Northeastern Naturalist, Volume 27, Issue 3 (2020): 585–595
Refuge availability is an important component of snake ecology and conservation, yet we have limited understanding of the extent to which snakes use the nests of other animals for refuge. Despite their ubiquity in many forests, the use of ant nests as refuge by snakes has only been reported by a few publications.
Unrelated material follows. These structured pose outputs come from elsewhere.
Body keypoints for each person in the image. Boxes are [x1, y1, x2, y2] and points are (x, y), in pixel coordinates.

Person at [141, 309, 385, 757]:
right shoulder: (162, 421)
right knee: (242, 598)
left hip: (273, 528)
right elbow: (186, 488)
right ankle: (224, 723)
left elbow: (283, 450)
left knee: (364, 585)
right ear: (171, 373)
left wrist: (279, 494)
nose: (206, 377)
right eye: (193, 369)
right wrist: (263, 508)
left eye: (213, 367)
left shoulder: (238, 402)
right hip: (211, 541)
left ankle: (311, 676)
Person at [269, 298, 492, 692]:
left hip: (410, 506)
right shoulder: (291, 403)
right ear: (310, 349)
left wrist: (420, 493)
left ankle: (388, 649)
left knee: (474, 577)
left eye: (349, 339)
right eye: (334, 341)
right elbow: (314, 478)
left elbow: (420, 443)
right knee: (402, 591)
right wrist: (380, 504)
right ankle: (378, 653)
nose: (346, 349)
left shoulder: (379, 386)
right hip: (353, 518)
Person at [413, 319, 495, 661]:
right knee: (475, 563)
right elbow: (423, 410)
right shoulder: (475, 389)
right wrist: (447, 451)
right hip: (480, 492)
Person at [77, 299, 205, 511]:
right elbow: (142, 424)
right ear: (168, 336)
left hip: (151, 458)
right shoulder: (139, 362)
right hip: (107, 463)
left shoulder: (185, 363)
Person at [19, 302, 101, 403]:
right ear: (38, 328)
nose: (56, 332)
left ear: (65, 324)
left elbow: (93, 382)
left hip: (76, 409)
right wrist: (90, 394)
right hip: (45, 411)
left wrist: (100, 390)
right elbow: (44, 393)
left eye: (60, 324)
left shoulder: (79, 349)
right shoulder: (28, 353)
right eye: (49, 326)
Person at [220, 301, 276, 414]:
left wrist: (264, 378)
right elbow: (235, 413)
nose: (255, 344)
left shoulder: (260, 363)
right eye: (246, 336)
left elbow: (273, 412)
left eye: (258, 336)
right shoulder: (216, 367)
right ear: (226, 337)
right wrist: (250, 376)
Between 15 September and 14 October 2019, we set out camera traps to assess whether snakes inhabited active ant mounds and the associated habitats engineered by Formica exsectoides (Allegheny Mound Ant) in northeastern Pennsylvania. We recorded a total of 44 snake images captured at 2 ant mounds, representing 24 individual encounters and 3 snake species. Species observed entering and emerging from mounds included Diadophis punctatus (Ring-necked Snake) and Storeria occipitomaculata (Red-bellied Snake). We observed both Ring-necked Snakes and Red-bellied Snakes briefly entering and exiting nests. The latter was also observed basking outside of a nest, and we observed both species enter a nest without resurfacing. These results suggest that active ant mounds constructed by Allegheny Mound Ants represent an underappreciated resource for these small-bodied snake species.